If we are to use the WHO figure of 1:160 given the approximate 775,000 persons resident in Guyana, then we would arrive at a figure of just over 4800 persons who have an ASD. But, that figure is yet to be confirmed or any data whatsoever in relation to ASD in Guyana.

In 2018, the Center for Disease Control (CDC), USA, determined that approximately 1 in 59 children is diagnosed with an ASD, with boys amounting for most of that number. It was determined that 1 in 37 boys has an ASD compared to 1 in 151 girls. It was conclusively expressed that boys are four times more likely to be diagnosed with autism and most are diagnosed after the age of four.

The WHO says individuals with ASD often present other co-occurring conditions, including epilepsy, depression, anxiety and attention deficit hyperactivity disorder (ADHD). The level of intellectual functioning in individuals with ASDs is extremely variable, extending from profound impairment to superior levels. Nevertheless, there are some telltale signs that can lead to early detection of ASD in children since they start appearing as early as six months of age.

Parents with children with ASD as well as activists urge parents to observe their child’s behavioural patterns and look for signs such as lack of eye contact; social isolation; delayed language development; struggles identifying social cues; constant repetition of words or phrases; unusual reactions to taste, sound or smells and  intense vexation in response to minor changes in their routine or surroundings. Experts have related that the aforementioned signs should be taken seriously and immediate intervention should be pursued.

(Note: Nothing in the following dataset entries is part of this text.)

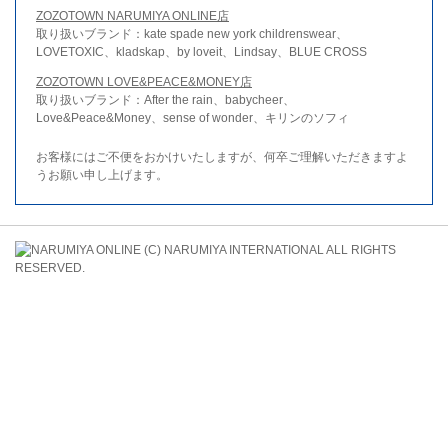
ZOZOTOWN NARUMIYA ONLINE店
取り扱いブランド：kate spade new york childrenswear、
LOVETOXIC、kladskap、by loveit、Lindsay、BLUE CROSS
ZOZOTOWN LOVE&PEACE&MONEY店
取り扱いブランド：After the rain、babycheer、
Love&Peace&Money、sense of wonder、キリンのソフィ
お客様にはご不便をおかけいたしますが、何卒ご理解いただきますよ
うお願い申し上げます。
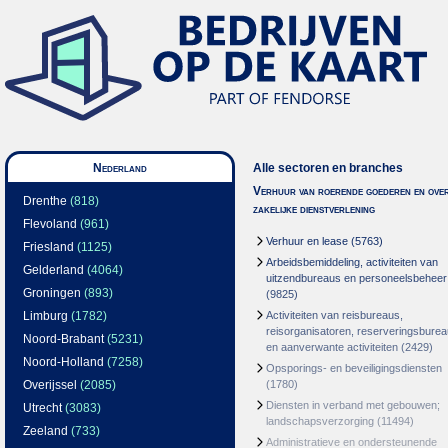
Nederland
Alle sectoren en branches
Verhuur van roerende goederen en over
Drenthe
(818)
zakelijke dienstverlening
Flevoland
(961)
Verhuur en lease
(5763)
Friesland
(1125)
Arbeidsbemiddeling, activiteiten van
Gelderland
(4064)
uitzendbureaus en personeelsbeheer
Groningen
(893)
(9825)
Limburg
(1782)
Activiteiten van reisbureaus,
reisorganisatoren, reserveringsbure
Noord-Brabant
(5231)
en aanverwante activiteiten
(2429)
Noord-Holland
(7258)
Opsporings- en beveiligingsdiensten
Overijssel
(2085)
(1780)
Diensten in verband met gebouwen;
Utrecht
(3083)
landschapsverzorging
(11494)
Zeeland
(733)
Administratieve en ondersteunende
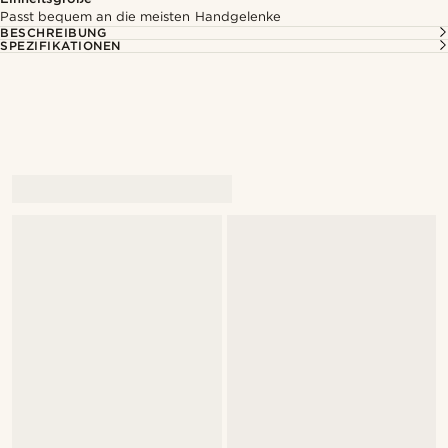
Passt bequem an die meisten Handgelenke
BESCHREIBUNG
SPEZIFIKATIONEN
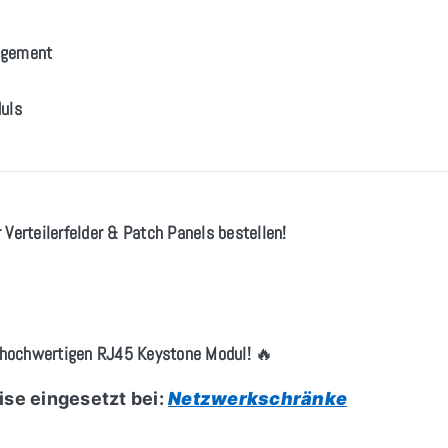
nagement
uls
Verteilerfelder & Patch Panels bestellen!
 hochwertigen RJ45 Keystone Modul!
🔥
se eingesetzt bei:
Netzwerkschränke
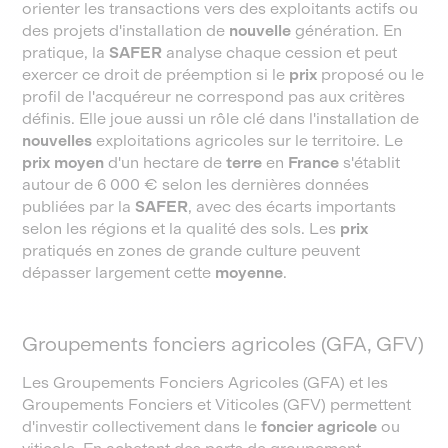
orienter les transactions vers des exploitants actifs ou
des projets d'installation de
nouvelle
génération. En
pratique, la
SAFER
analyse chaque cession et peut
exercer ce droit de préemption si le
prix
proposé ou le
profil de l'acquéreur ne correspond pas aux critères
définis. Elle joue aussi un rôle clé dans l'installation de
nouvelles
exploitations agricoles sur le territoire. Le
prix moyen
d'un hectare de
terre
en
France
s'établit
autour de 6 000 € selon les dernières données
publiées par la
SAFER
, avec des écarts importants
selon les régions et la qualité des sols. Les
prix
pratiqués en zones de grande culture peuvent
dépasser largement cette
moyenne
.
Groupements fonciers agricoles (GFA, GFV)
Les Groupements Fonciers Agricoles (GFA) et les
Groupements Fonciers et Viticoles (GFV) permettent
d'investir collectivement dans le
foncier agricole
ou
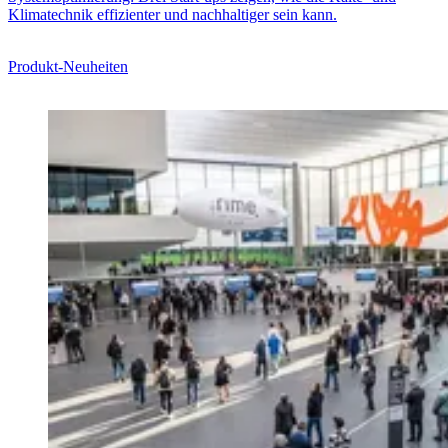
Klimatechnik effizienter und nachhaltiger sein kann.
Produkt-Neuheiten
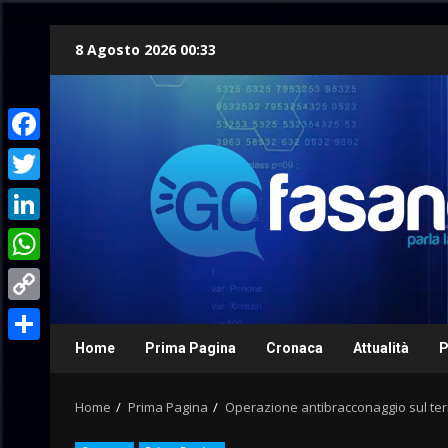
Skip
8 Agosto 2026 00:33
to
content
Facebook
Twitter
LinkedIn
WhatsApp
Copy
Link
Home
Prima Pagina
Cronaca
Attualità
P
Condividi
Home
Prima Pagina
Operazione antibracconaggio sul ter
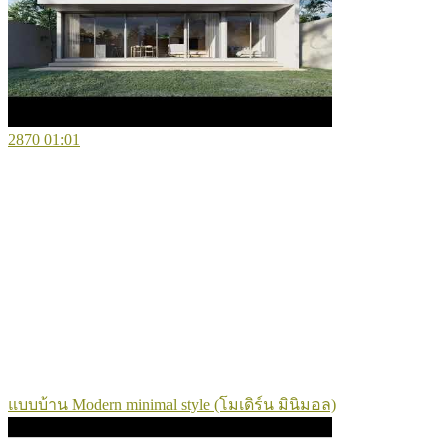
2870
01:01
แบบบ้าน Modern minimal style (โมเดิร์น มินิมอล)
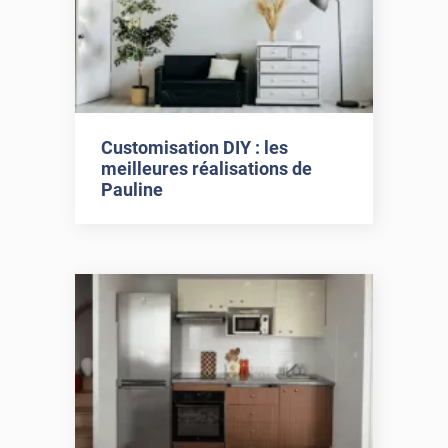
Customisation DIY : les
meilleures réalisations de
Pauline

Once signs have been identified,  it is advised that families seek the relevant information and services offered to help them address the individual needs of their child. But in Guyana services primarily for autistic children are not readily available since Government institutions offer very limited services and the NGOs are limited in what they can do since most of them depend on funding from donors and in most cases, the funding and grants are often minimal.

Nevertheless, to access information and services to care for an autistic person one can visit the Step-By-Step Foundation, the Ptolemy Reid Rehabilitation Centre, or the Sorsha Williams Foundation since those entities are equipped to offer advice and specialised care.

Additionally, one thing the organisations promote is acceptance of autistic persons since there is the stigma attached to persons who are not considered “normal” in the traditional sense. Persons with ASD often have to endure abuse at home from siblings who are tired of them getting all the attention and that is coupled with the deprivation of health, education and social opportunities.

Persons suffering from ASD are heavily dependent on their primary care provider. There are a range of care options and skills training programmes for parents and other caregivers. The most effective is Applied Behavioural Analysis (ABA), which teaches young people, with autism, the life skills they need and how to tap into their true potential. Additionally, depending on their needs, children who have autism receive a range of therapies which included behaviour therapy, speech-language therapy, occupational therapy, social skills training and sometimes feeding therapy. However, the training and therapy are not limited to the children but incorporate the parents or caregivers since they are the ones who have to understand the person with ASD.

Remember that autistic people can do anything a “normal” person could and in most cases, they can do it better. Take an example from singer Susan Boyle; movie director Tim Burton; mathematician and scientist Albert Einstein; mathematician, astronomer, and physicist Sir Isaac Newton; comedian Jerry Seinfeld and Pokémon creator Satoshi Tajiri among a host of others.